Ve y aprende lo que el arameo Labán le quiso hacer a nuestro antepasado Jacob. El Faraón dispuso un decreto solamente respecto a los varones, pero Labán quiso destruirlo todo. Este pasaje de la Hagadá de Pesaj -que evidentemente está basado en la porción de la Torá de esta semana- es sumamente difícil de comprender.

En primer lugar, es un comentario sobre la frase de Deuteronomio, aramí oved aví. Tal como señala la gran mayoría de los comentaristas, el sentido de esta frase es “mi padre era un arameo errante”, que es una referencia o bien a Jacob, quien se escapó a Aram (=Siria, o sea, una referencia a Jarán, donde vivía Labán) o bien a Abraham, que se fue de Aram en respuesta al llamado que le hiciera Di-s para que viajara a la tierra de Canaán. Esto no significa “un arameo (=Labán) trató de destruir a mi padre”. Algunos comentaristas lo leen de esta manera, pero lo más probable es que lo hagan así al tomar en cuenta este pasaje de la Hagadá.

En segundo lugar, no vemos en ninguna parte que Labán verdaderamente haya tratado de aniquilar a Jacob. Él lo engañó, trató de explotarlo y lo persiguió cuando Jacob huía. Cuando estaba a punto de alcanzarlo, Di-s se le apareció de noche en un sueño y le dijo: “Ten mucho cuidado de no decirle nada, ni bueno ni malo, a Jacob1. Cuando Labán se queja de que Jacob estaba tratando de escaparse, Jacob le responde: “Hace ya veinte años que trabajo para ti en tu propiedad: catorce años para tus dos hijas y seis cuidando una parte de tu rebaño. ¡Ya cambiaste mi salario diez veces!”2. Todo esto indica que Labán se comportó en forma indignante con Jacob, haciéndolo trabajar sin un salario a cambio, pero no significa que él trató de “destruirlo”, o sea, de matarlo, como el Faraón trató de matar a todos los bebés varones de los israelitas.

Material de estudio:

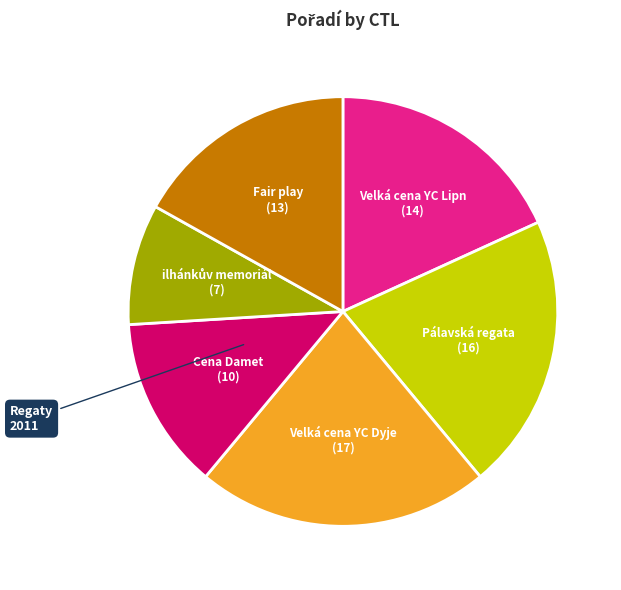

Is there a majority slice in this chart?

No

...

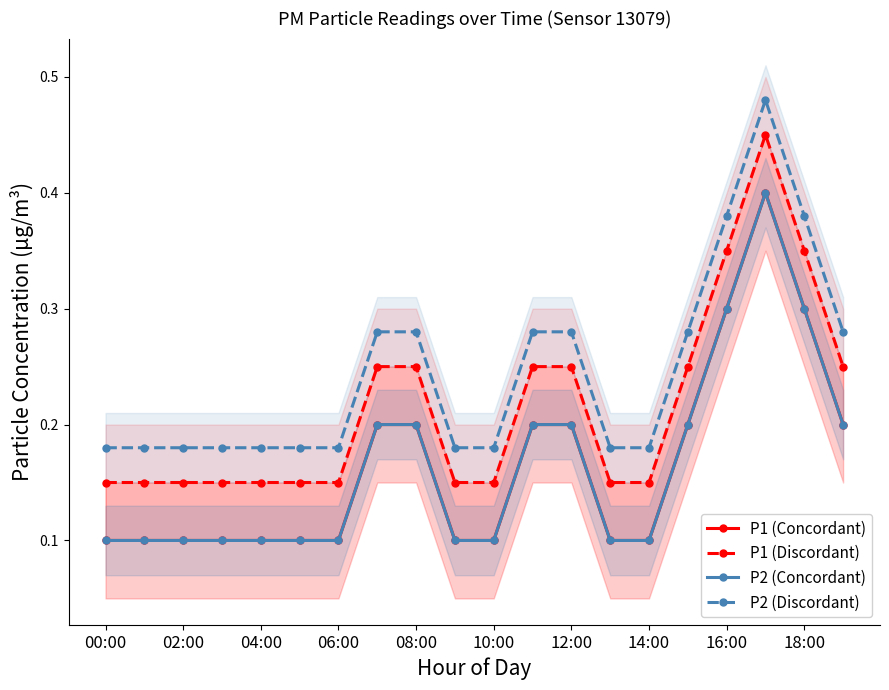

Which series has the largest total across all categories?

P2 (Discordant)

Descripción de la tarea: Transcribe sin cambios el pasaje del texto sobre Labán y Jacob que empieza en las palabras "Ve y aprende". Detente después de "difícil de comprender.".

Respuesta:
Ve y aprende lo que el arameo Labán le quiso hacer a nuestro antepasado Jacob. El Faraón dispuso un decreto solamente respecto a los varones, pero Labán quiso destruirlo todo. Este pasaje de la Hagadá de Pesaj -que evidentemente está basado en la porción de la Torá de esta semana- es sumamente difícil de comprender.